OpenAI (gpt-4o-mini)
| Metric | P50 | P95 | P99 |
|---|---|---|---|
| Gateway TTFB | ~320ms | ~480ms | ~550ms |
| Direct TTFB | ~280ms | ~420ms | ~500ms |
| Overhead | ~40ms | ~60ms | ~50ms |
OpenRouter (openai/gpt-4o-mini)
| Metric | P50 | P95 | P99 |
|---|---|---|---|
| Gateway TTFB | ~380ms | ~550ms | ~620ms |
| Direct TTFB | ~340ms | ~490ms | ~570ms |
| Overhead | ~40ms | ~60ms | ~50ms |
Summary
| Provider | Typical overhead (P50 TTFB) | Governance checks |
|---|---|---|
| OpenAI | ~40ms | 6 checks |
| OpenRouter | ~40ms | 6 checks |
| Anthropic | ~35ms | 6 checks |
The governance chain adds 30-60ms of overhead at P50, which is typically less than
15% of the total request time for most LLM calls. For requests with longer generation
times (higher max_tokens), the overhead percentage drops further since the proxy streams
the response through with minimal buffering.
Running the Benchmark
Bash (curl)
# Default: 20 requests against production gateway
./scripts/benchmark-gateway-latency.sh
# Custom request count
./scripts/benchmark-gateway-latency.sh --requests 50
# Test against local gateway
./scripts/benchmark-gateway-latency.sh --local
# JSON output (for CI/automation)
./scripts/benchmark-gateway-latency.sh --json
# Different provider
./scripts/benchmark-gateway-latency.sh --provider anthropic
# Gateway-only (no direct API key needed)
./scripts/benchmark-gateway-latency.sh --skip-directPython (httpx)

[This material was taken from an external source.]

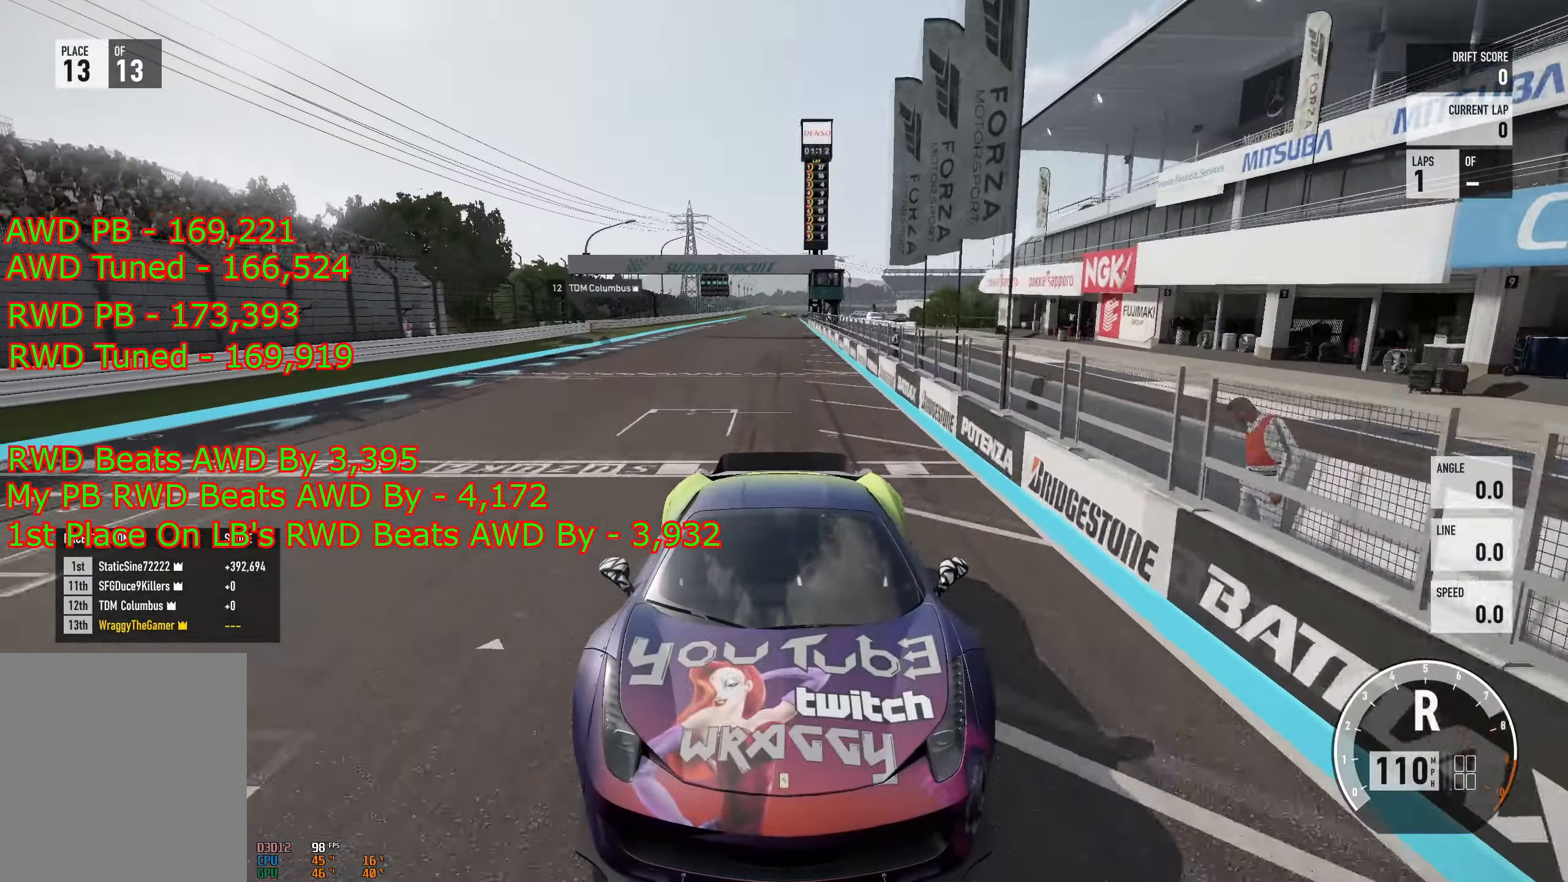
{"buttons": ["R2"], "left_stick": "center", "right_stick": "down", "events": [[234, "R2", "down"]]}
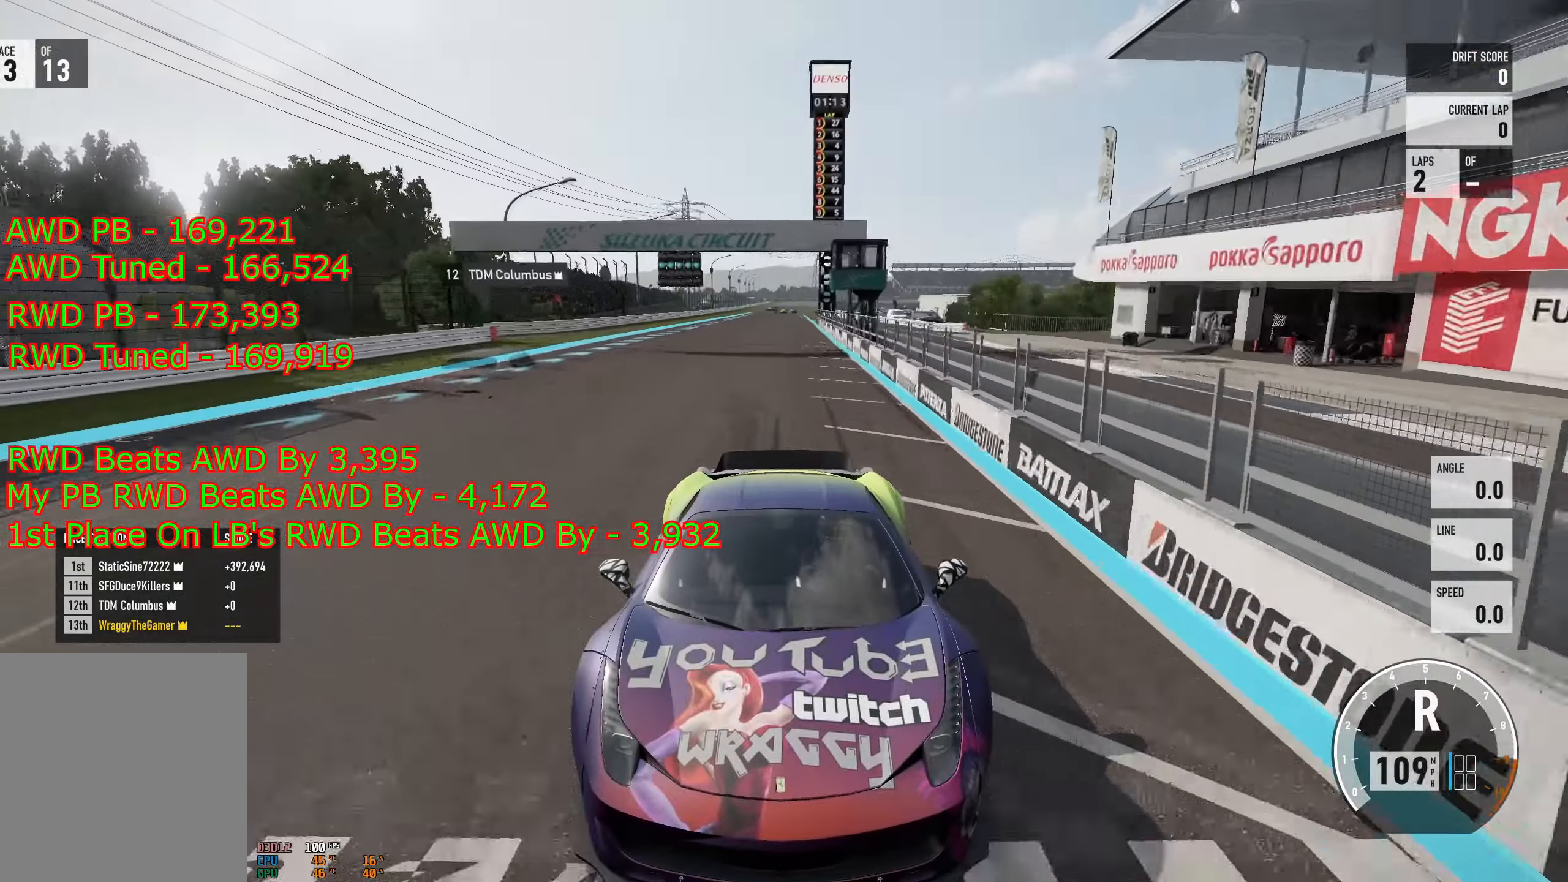
{"buttons": ["R2"], "left_stick": "center", "right_stick": "down", "events": [[266, "R2", "up"], [500, "R2", "down"]]}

# Default: 20 requests, sequential
python scripts/benchmark_gateway.py
# Custom options
python scripts/benchmark_gateway.py --requests 50 --provider anthropic
# JSON output
python scripts/benchmark_gateway.py --json
# Markdown tables (for docs)
python scripts/benchmark_gateway.py --markdown
# Local gateway
python scripts/benchmark_gateway.py --local --skip-directEnvironment Variables
| Variable | Required | Description |
|---|---|---|
CM_API_KEY | Yes | Your Curate-Me gateway API key |
OPENAI_API_KEY | No | Direct OpenAI key (for comparison) |
ANTHROPIC_API_KEY | No | Direct Anthropic key (for comparison) |
OPENROUTER_API_KEY | No | Direct OpenRouter key (for comparison) |
If no direct API key is set, the benchmark runs in gateway-only mode automatically.
Why the Overhead Is Low
The governance chain is designed for minimal latency:
- No network calls — PII scanning and security scanning use compiled regex patterns, not external ML services.
- In-memory lookups — Model allowlists and HITL flags are cached in memory.
- Redis for rate limits — Single Redis
INCR+EXPIREper request (sub-millisecond). - Async cost recording — Cost writes to Redis and MongoDB happen after the response starts streaming, not before.
- Connection pooling — The proxy reuses
httpxconnections to upstream providers. - Streaming passthrough — SSE responses are streamed through with no buffering.
Interpreting Results
What matters most: TTFB overhead, not total time. The total time is dominated by the LLM’s generation speed, which the gateway cannot control. The TTFB overhead measures the pure governance chain cost.
Expected variation: LLM provider latency varies significantly by time of day, model load, and region. Run benchmarks multiple times and compare the overhead (delta), not absolute numbers.
Production vs local: Running against localhost:8002 eliminates network latency to
the gateway, isolating the pure governance chain overhead (~10-20ms). Production numbers
include the extra network hop to the gateway server.